2. Men's bodies aren't objectified the way woman's bodies are. They aren't policed the same way. They aren't controlled the same way. Nobody is invested in what I do to my body. Instead people are more interested in what my body is capable of. Is it strong enough? Is it fast enough? How co-ordinated is it? How much can I drink or eat? My body’s currency is never beauty. It's always function. And yet, my body will never be the standard of beauty or function. This fact will not stop it from being judged against these arbitary standards. This is something I'm still wrestling with.

My body’s currency is never beauty.
— Irving Chong

3. Growing up, my dad would always asked me how many other Asian kids were in the same room. He's didn’t ask because he only wanted me to be friends with other Asians. He asked so he knew that there were other people in the room who might not automatically ignore me. It took me awhile to understand, but there are some spaces in life where I will be invisible due to the colour of my skin. Some spaces where people will always see right through me unless I give them a reason to notice me. I'll have to consider, am I wearing the right clothes, do I have something to offer, anything to effectively mark my place in the room. I’m just starting to learn and research about what it means to be Asian Canadian. When people who look like me first immigrated to this continent under the Confederation, the government enacted the Chinese Exclusion Act and installed a head tax to prevent too many of us from destroying their vision of a white, heteropatriarchal society. I'm in the process of figuring out what it means to Asian-Canadian in a space where, historically, I was not wanted. My body is a living example of settler colonialism, occupying space on stolen land.

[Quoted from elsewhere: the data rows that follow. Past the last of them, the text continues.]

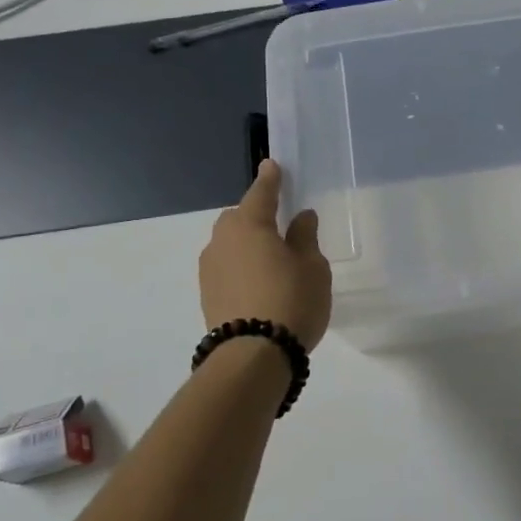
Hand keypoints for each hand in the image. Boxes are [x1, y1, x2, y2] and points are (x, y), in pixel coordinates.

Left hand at [199, 159, 331, 349]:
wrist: (253, 356)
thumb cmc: (291, 300)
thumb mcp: (312, 267)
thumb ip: (305, 237)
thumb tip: (300, 217)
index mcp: (250, 225)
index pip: (261, 192)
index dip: (270, 179)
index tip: (272, 164)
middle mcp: (222, 240)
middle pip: (239, 218)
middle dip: (256, 215)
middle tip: (279, 223)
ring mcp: (210, 269)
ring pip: (230, 244)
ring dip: (247, 244)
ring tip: (272, 259)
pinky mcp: (207, 294)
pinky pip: (227, 267)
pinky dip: (241, 267)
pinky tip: (259, 282)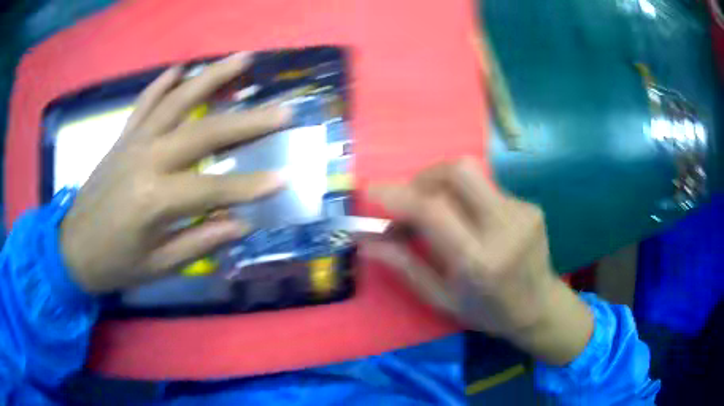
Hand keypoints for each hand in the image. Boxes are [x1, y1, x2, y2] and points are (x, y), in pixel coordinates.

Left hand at [61, 53, 289, 293]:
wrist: (72, 248)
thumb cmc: (114, 264)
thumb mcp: (157, 267)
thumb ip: (199, 242)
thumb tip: (240, 224)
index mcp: (153, 200)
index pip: (212, 189)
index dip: (249, 186)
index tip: (285, 178)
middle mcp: (145, 160)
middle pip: (203, 132)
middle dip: (247, 122)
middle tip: (283, 111)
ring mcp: (133, 142)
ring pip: (177, 101)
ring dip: (211, 77)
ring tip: (243, 59)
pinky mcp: (122, 138)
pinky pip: (145, 103)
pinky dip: (163, 83)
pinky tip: (182, 69)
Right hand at [368, 158, 592, 364]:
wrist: (539, 307)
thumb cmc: (487, 312)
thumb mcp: (441, 299)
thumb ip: (404, 266)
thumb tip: (366, 241)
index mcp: (478, 262)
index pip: (433, 211)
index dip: (398, 195)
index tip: (372, 190)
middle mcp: (503, 229)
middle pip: (458, 171)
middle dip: (424, 176)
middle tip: (412, 199)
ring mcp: (522, 212)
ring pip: (473, 174)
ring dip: (444, 185)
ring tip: (438, 212)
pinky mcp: (530, 205)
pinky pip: (487, 187)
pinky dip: (467, 197)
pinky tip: (470, 220)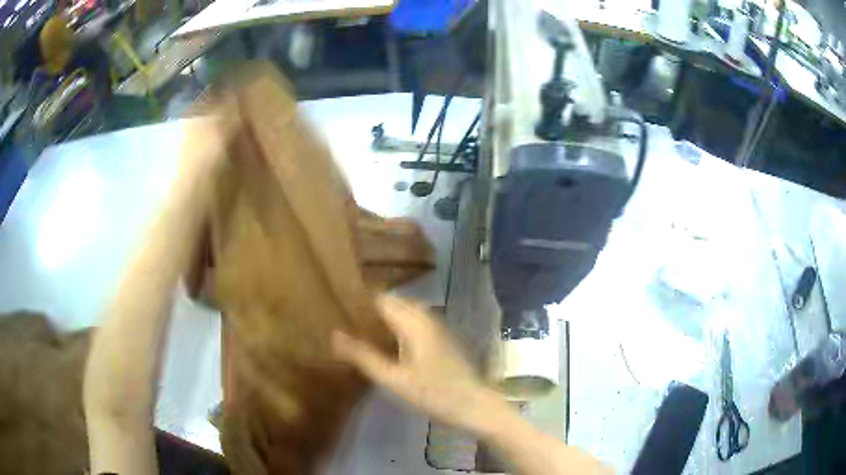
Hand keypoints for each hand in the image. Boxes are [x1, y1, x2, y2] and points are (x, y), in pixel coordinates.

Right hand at [332, 295, 508, 433]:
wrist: (474, 404)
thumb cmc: (433, 392)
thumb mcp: (393, 379)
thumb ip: (364, 357)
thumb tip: (334, 335)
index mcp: (413, 322)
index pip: (381, 298)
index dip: (360, 299)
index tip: (338, 304)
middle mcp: (426, 317)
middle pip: (395, 301)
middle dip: (371, 306)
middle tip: (346, 317)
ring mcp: (438, 327)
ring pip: (407, 310)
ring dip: (386, 314)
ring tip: (363, 326)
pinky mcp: (443, 338)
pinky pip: (416, 320)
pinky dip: (399, 322)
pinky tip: (390, 339)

I’m in the process of figuring out what it means to Asian-Canadian in a space where, historically, I was not wanted. My body is a living example of settler colonialism, occupying space on stolen land.

4. My body is privileged. I will never have to worry about finding clothes that fit, searching for chairs, stools, or seats on an airplane to sit semi-comfortably in, or living my life in accordance to the walking distance, number of stairs, or possibility of obstacles in my way. I have a fast metabolism and don’t need to worry if my body can burn off all the food I eat. I don't have to worry or even think about how my body fills space and how it moves the majority of the time. The world is designed and shaped for bodies like mine. I never thought about it before or even noticed. That says it all.

5. There are people in my life who see, hear, and care about me without fine print. Generally, I feel I protect my heart by still expecting the worst, but I trust them. I remind myself I can lean on them and its okay. No body is an island.